Nusantarakini.com, Jakarta –
“Jika saya dipercaya rakyat Jawa Tengah terplih sebagai Gubernur 2018-2023, saya ingin menunaikan janji-janji kerja, dalam satu periode saja. Dan saya berkomitmen untuk tidak maju lagi dalam Pilkada berikutnya.”
Mengapa hanya mau satu periode?
Karena saya tidak ingin masuk dalam tiga jebakan, yang sering menyergap para Pemimpin Politik yang amat bernafsu untuk terpilih kembali pada periode berikutnya.
Inilah ketiga jenis jebakan itu.
Jebakan PERTAMA, mengejar popularitas menempuh segala cara. Saking inginnya populer, segala akrobat sampai yang diluar nalarpun dilakukan para Pemimpin Politik. Melanggar kepatutan, mengganggu ketertiban umum, menghamburkan waktu dan uang negara, untuk “beradegan” yang layak diviralkan. Pemimpin begini mengira popularitas adalah segalanya, dan lupa hal-hal penting yang harus diurusnya.
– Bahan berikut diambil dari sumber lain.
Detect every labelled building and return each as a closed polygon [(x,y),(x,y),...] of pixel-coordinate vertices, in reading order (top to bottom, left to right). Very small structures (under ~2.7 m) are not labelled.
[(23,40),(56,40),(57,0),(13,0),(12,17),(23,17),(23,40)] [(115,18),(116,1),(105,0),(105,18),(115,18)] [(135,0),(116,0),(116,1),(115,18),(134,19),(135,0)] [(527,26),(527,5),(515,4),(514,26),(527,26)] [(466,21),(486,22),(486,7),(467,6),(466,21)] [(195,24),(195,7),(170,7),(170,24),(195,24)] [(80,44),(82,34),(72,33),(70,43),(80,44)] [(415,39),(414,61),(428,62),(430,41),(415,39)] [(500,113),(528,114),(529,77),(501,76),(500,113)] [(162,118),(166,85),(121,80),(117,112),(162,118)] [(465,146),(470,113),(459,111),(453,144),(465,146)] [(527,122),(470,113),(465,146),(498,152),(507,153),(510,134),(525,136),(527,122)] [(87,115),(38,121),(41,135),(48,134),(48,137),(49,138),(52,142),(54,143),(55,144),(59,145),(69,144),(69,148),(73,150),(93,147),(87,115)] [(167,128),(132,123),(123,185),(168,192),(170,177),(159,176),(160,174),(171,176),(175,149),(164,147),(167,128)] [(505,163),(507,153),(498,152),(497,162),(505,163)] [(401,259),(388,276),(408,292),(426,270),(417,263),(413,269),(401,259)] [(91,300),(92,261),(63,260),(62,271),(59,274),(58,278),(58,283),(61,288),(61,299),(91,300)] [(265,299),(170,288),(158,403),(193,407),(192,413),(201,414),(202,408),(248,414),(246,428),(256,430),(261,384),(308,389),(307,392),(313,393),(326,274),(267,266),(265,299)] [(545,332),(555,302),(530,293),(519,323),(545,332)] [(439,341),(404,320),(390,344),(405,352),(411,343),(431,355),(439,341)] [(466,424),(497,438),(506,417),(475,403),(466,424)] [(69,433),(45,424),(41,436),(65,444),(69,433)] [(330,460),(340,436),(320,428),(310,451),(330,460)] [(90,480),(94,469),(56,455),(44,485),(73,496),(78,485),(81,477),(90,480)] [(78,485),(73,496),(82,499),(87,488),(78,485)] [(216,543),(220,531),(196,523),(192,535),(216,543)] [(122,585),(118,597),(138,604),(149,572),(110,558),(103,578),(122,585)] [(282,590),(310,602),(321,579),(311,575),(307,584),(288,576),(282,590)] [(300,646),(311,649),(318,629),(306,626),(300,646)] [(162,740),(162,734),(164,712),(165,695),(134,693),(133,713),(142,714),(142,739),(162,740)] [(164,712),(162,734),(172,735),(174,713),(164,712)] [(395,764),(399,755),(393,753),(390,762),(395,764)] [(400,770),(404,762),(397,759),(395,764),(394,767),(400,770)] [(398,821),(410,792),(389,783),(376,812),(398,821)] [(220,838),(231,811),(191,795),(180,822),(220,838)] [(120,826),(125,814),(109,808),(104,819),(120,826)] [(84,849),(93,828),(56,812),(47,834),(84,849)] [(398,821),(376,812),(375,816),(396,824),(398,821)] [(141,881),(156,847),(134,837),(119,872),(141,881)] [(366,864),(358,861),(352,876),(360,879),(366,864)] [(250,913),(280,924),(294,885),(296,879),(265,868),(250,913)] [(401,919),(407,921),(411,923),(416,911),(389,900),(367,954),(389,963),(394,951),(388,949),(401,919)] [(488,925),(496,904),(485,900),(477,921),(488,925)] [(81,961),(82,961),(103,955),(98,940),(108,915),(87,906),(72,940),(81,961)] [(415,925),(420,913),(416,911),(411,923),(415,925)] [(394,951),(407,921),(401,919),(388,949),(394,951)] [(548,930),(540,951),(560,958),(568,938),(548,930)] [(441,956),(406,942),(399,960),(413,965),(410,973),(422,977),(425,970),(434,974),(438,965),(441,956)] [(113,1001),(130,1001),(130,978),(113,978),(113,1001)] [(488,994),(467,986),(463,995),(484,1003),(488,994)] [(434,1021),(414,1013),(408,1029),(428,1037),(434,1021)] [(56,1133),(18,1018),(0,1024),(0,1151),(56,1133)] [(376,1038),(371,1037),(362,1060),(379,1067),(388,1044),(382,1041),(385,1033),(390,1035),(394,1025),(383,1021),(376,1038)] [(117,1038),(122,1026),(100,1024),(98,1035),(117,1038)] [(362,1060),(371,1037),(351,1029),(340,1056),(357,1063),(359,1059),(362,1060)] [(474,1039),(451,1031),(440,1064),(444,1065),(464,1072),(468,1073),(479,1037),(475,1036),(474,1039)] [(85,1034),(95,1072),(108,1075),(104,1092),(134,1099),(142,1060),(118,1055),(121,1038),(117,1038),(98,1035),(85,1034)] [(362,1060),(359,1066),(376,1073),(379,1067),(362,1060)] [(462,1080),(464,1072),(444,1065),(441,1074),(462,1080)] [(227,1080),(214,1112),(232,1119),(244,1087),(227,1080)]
Mereka juga lupa bahwa segala langkahnya dibiayai uang negara, sehingga nafsu populisnya menyingkirkan tanggung jawab utamanya: mengurus warga.
Jebakan KEDUA, mencuri uang negara demi menghimpun ongkos politik, bahkan mencari marginnya. Saking nafsunya ingin terpilih kembali, mereka sering tergiring dalam urusan korupsi yang akhirnya memalukan seluruh keluarga. Berhenti sebagai pemimpin bukannya menikmati hari tua, tetapi malah mendekam di penjara. Lebih dari 95 Kepala Daerah seluruh Nusantara mengalaminya.
Jebakan KETIGA, menyalahgunakan kekuasaan untuk menekan bahkan mematikan lawan-lawan politiknya. Tak sedikit Pemimpin Politik menggunakan institusi pemerintahan untuk kepentingan dirinya. Sebagian malahan memainkan instrumen keamanan, intelejen, bahkan perangkat penegakan hukum yang seharusnya digunakan untuk membangun keadilan warga. Perilaku ini merusak tatanan bernegara, di setiap level dimana pemimpin itu berkuasa.
Saya tidak ingin masuk dalam salah satu dari TIGA JEBAKAN di atas.
Karena itu bila saya terpilih nanti, saya akan fokus bekerja, menunaikan janji-janji dan rencana demi kesejahteraan rakyat Jawa Tengah. Mengurangi kemiskinan dari 12,23 % menjadi 6 %, menciptakan 5 juta lapangan kerja, dan membangun pemerintahan bersih bebas dari korupsi.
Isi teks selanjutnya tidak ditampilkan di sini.